About this exercise>
Quote the lines below exactly, starting with the line that contains "Count the number" and continuing through the last line.

Given data>
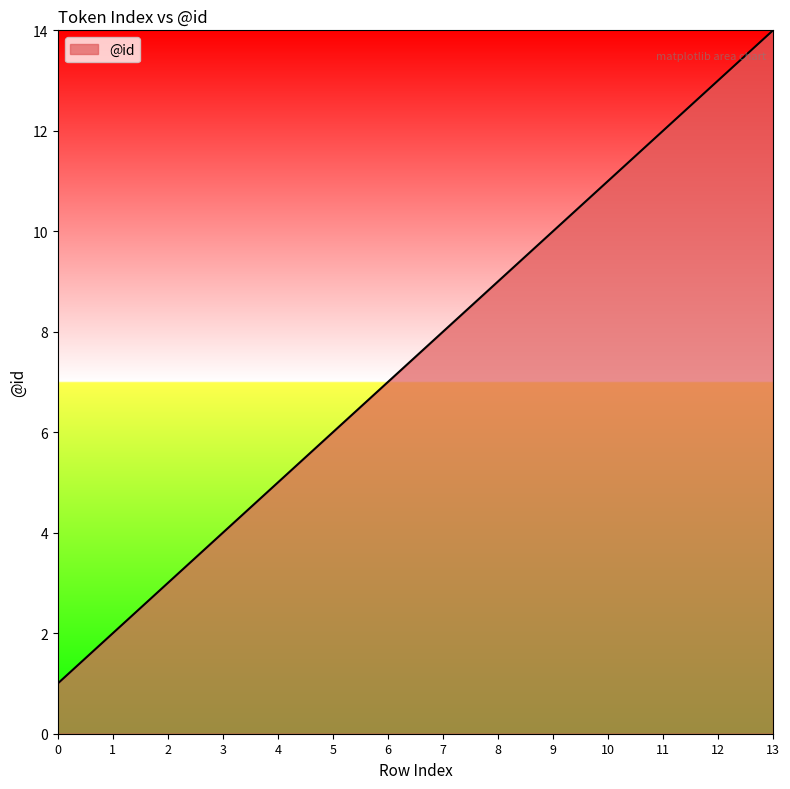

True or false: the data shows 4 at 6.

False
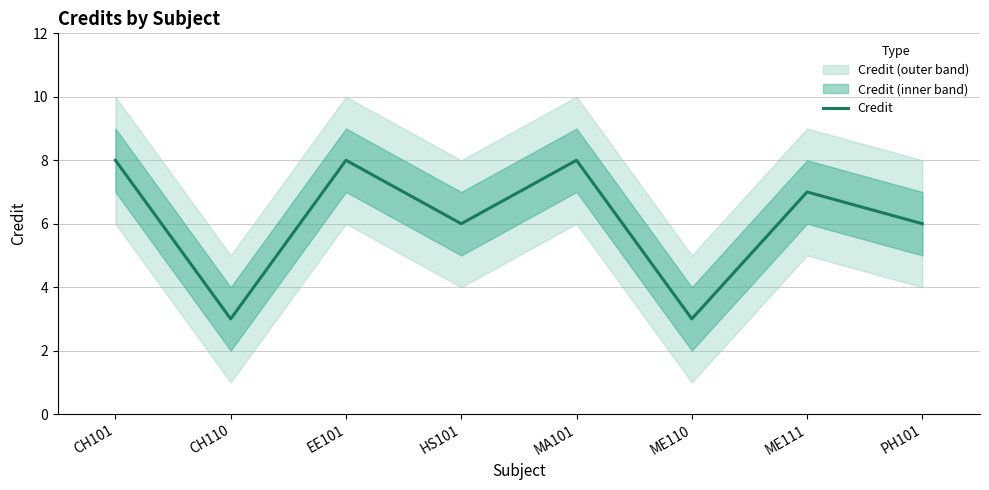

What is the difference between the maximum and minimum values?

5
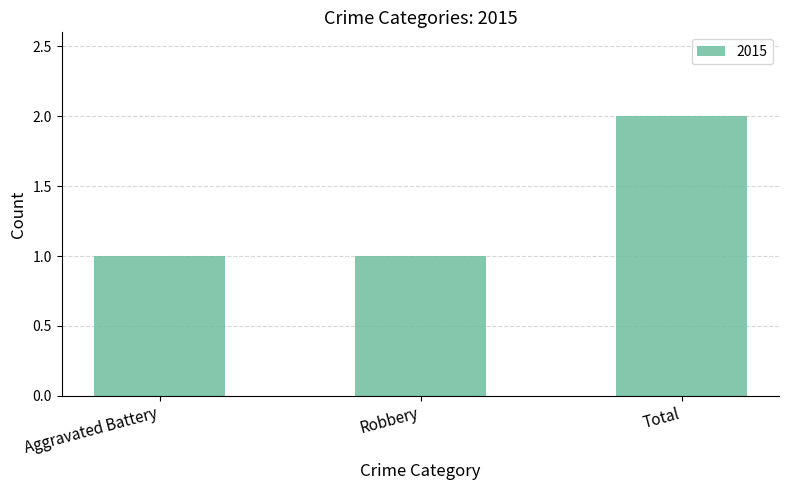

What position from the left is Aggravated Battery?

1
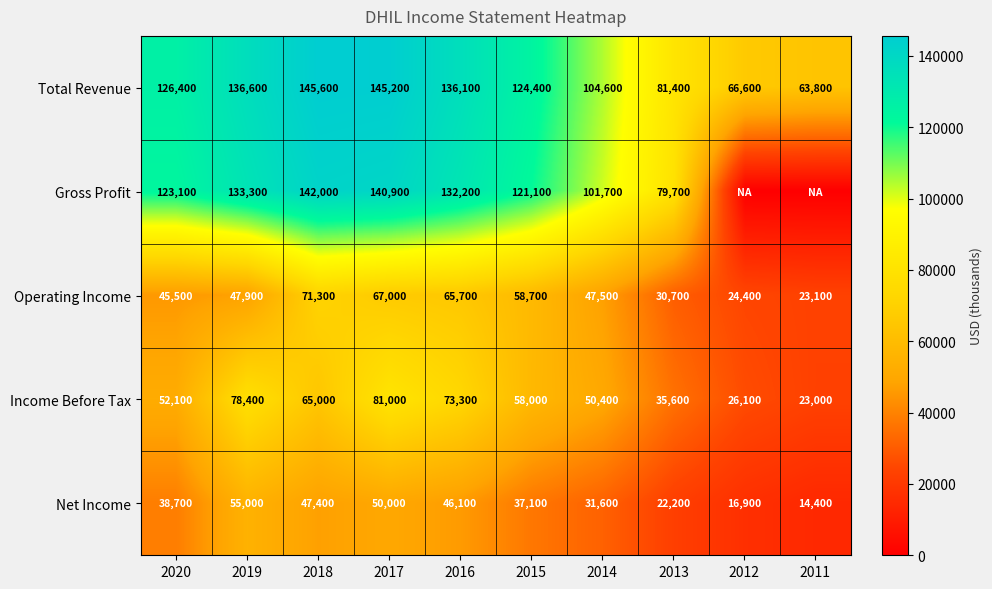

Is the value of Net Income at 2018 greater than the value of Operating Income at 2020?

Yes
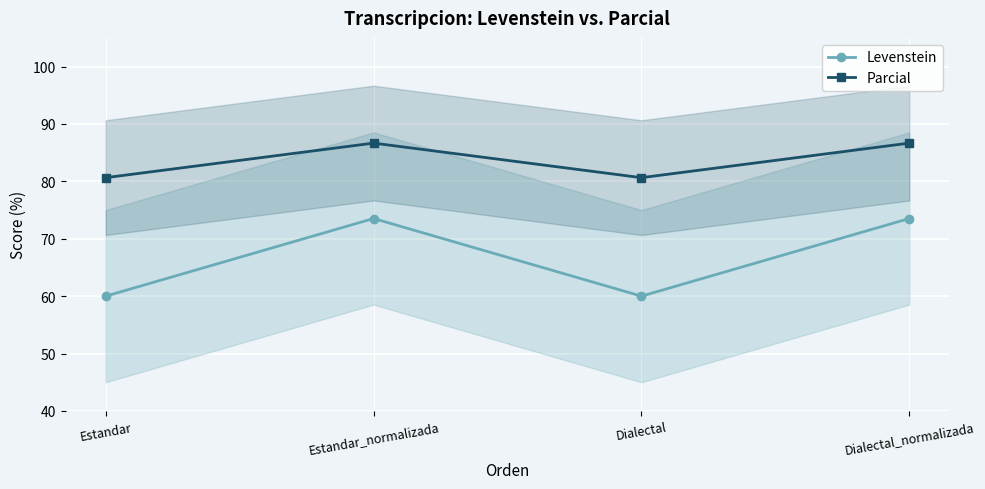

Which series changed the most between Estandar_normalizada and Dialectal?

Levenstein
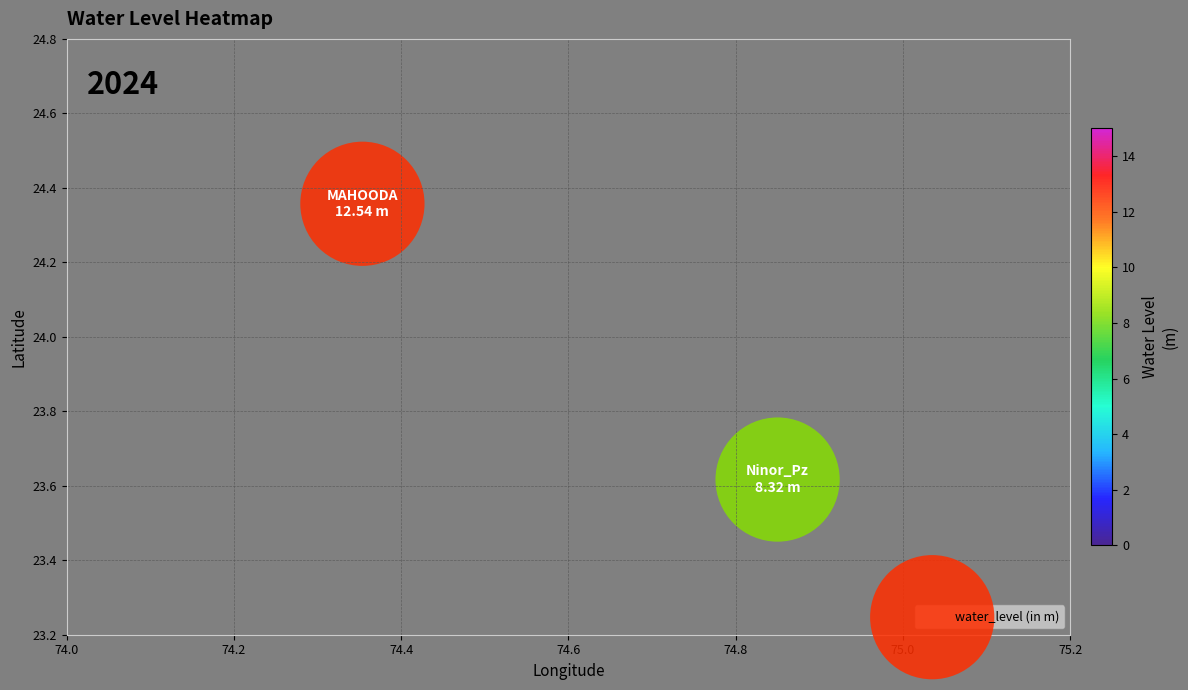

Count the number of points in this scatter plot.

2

Task solution>
Count the number of points in this scatter plot.

2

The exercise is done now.